**Your assignment**: Your task is to set down the line containing "195 6 23.08" and every later line of the entries, word for word, including the last.

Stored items
-- -- --
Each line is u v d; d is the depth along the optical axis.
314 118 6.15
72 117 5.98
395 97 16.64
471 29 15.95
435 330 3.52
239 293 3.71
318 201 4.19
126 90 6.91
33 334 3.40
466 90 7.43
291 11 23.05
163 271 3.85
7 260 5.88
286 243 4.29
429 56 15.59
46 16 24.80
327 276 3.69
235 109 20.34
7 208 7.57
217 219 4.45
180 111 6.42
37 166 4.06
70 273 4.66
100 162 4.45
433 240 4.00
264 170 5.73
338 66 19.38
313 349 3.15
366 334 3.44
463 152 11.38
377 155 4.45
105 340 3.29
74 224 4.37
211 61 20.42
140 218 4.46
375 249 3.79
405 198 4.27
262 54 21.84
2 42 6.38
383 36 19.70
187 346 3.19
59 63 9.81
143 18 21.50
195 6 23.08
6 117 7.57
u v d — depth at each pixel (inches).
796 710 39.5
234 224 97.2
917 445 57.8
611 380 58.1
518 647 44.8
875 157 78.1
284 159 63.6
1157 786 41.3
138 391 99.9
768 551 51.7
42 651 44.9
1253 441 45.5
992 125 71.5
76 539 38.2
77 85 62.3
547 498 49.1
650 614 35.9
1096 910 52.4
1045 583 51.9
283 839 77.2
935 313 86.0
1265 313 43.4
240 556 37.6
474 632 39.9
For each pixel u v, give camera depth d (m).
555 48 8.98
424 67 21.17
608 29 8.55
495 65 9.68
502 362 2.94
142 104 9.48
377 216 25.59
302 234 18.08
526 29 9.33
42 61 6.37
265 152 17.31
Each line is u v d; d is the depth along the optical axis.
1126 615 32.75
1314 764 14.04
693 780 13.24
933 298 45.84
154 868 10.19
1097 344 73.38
-- -- --
**Written response**:
195 6 23.08
6 117 7.57
u v d — depth at each pixel (inches).
796 710 39.5
234 224 97.2
917 445 57.8
611 380 58.1
518 647 44.8
875 157 78.1
284 159 63.6
1157 786 41.3
138 391 99.9
768 551 51.7
42 651 44.9
1253 441 45.5
992 125 71.5
76 539 38.2
77 85 62.3
547 498 49.1
650 614 35.9
1096 910 52.4
1045 583 51.9
283 839 77.2
935 313 86.0
1265 313 43.4
240 556 37.6
474 632 39.9
For each pixel u v, give camera depth d (m).
555 48 8.98
424 67 21.17
608 29 8.55
495 65 9.68
502 362 2.94
142 104 9.48
377 216 25.59
302 234 18.08
526 29 9.33
42 61 6.37
265 152 17.31
Each line is u v d; d is the depth along the optical axis.
1126 615 32.75
1314 764 14.04
693 780 13.24
933 298 45.84
154 868 10.19
1097 344 73.38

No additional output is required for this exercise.